---- Text block

John Briggs, Operations Director of First Security writes his first of a new series of blogs exclusively for Infologue.com.
Here, John looks at the future of the Community Safety Accreditation Scheme (CSAS) and asks what’s in store during this transition period as policing levels come under increased scrutiny.
Figures revealed by the Observer (10 March 2012), obtained by the shadow home office using freedom of information requests to all 43 police constabularies in England and Wales, have shown that “the jobs of several thousand frontline officers have been lost as forces undertake the task of imposing the 20% of cost savings that have to be made by 2014-15.”
Setting aside any political motivations behind the release of such information, which has naturally raised public concern, for those of us in the manned security industry, it serves to reinforce the importance of maintaining close links with the police, during a period where, at best, policing levels may plateau but are certainly unlikely to increase.

--------

## [Exercise 1]
Put the records below, from the line with "What objects are" to the line with "road: (81, 325)" (both included), into a Markdown table with the columns Row and Line. Leave out the pictures and any blank lines.

---- Data supplied

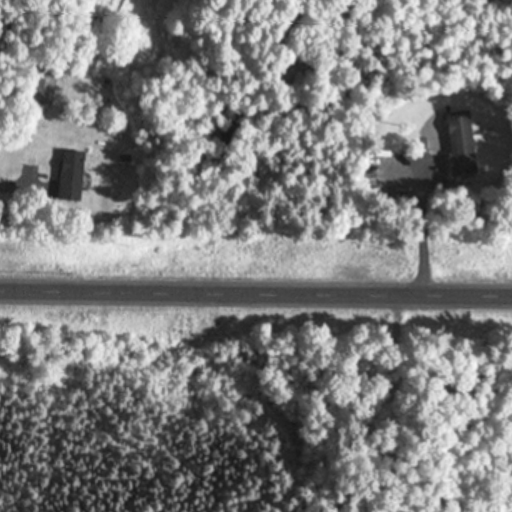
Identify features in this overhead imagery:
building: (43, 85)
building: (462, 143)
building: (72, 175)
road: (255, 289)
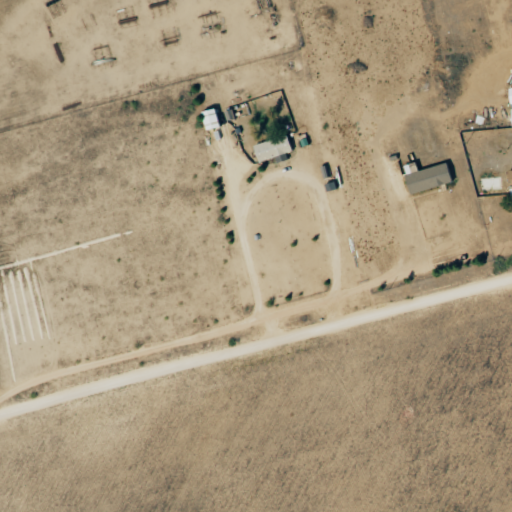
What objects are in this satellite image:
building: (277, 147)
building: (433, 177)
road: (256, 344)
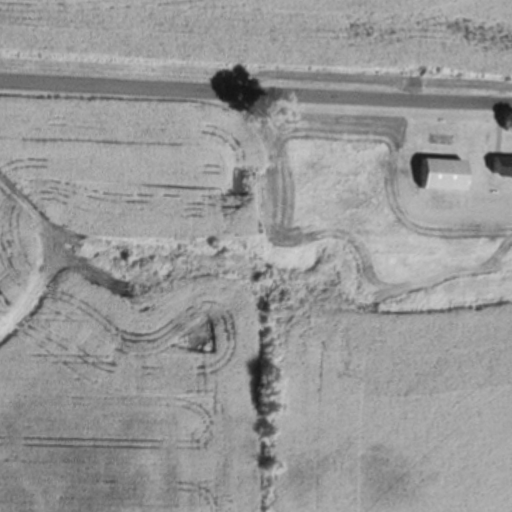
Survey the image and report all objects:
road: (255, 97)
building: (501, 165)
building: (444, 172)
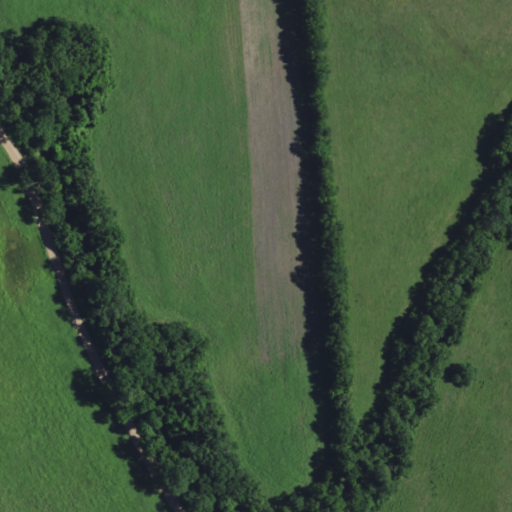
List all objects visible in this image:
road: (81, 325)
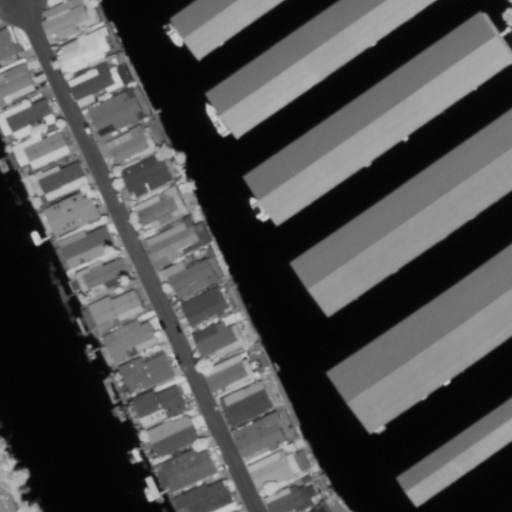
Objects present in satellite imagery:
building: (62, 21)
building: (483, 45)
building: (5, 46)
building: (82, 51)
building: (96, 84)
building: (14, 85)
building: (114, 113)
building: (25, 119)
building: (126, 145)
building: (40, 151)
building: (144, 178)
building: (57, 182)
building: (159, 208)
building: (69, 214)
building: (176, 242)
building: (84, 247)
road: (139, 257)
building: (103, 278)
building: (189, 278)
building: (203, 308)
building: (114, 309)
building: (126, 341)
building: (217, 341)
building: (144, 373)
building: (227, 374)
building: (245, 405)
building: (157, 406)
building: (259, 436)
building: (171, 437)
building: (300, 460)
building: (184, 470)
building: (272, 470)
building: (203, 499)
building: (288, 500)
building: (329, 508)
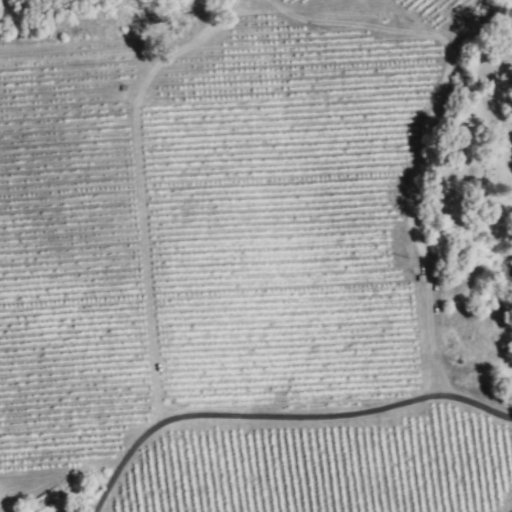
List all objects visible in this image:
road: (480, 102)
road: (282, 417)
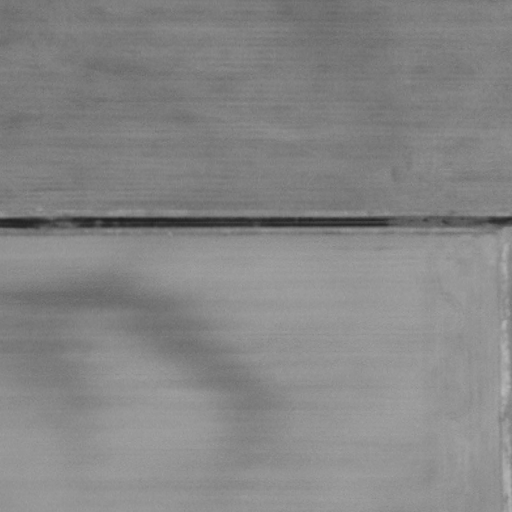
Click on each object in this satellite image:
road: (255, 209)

--------

## [Exercise 2]
Copy the blog post on policing levels word for word from "John Briggs, Operations" to "under increased scrutiny.".

## [Correct result 1]
| Row | Line |
|---|---|
| 1 | What objects are in this satellite image: |
| 2 | building: (277, 147) |
| 3 | building: (433, 177) |
| 4 | road: (256, 344) |
| 5 | Survey the image and report all objects: |
| 6 | road: (255, 97) |
| 7 | building: (501, 165) |
| 8 | building: (444, 172) |
| 9 | List all objects visible in this image: |
| 10 | road: (81, 325) |

## [Correct result 2]
John Briggs, Operations Director of First Security writes his first of a new series of blogs exclusively for Infologue.com.
Here, John looks at the future of the Community Safety Accreditation Scheme (CSAS) and asks what’s in store during this transition period as policing levels come under increased scrutiny.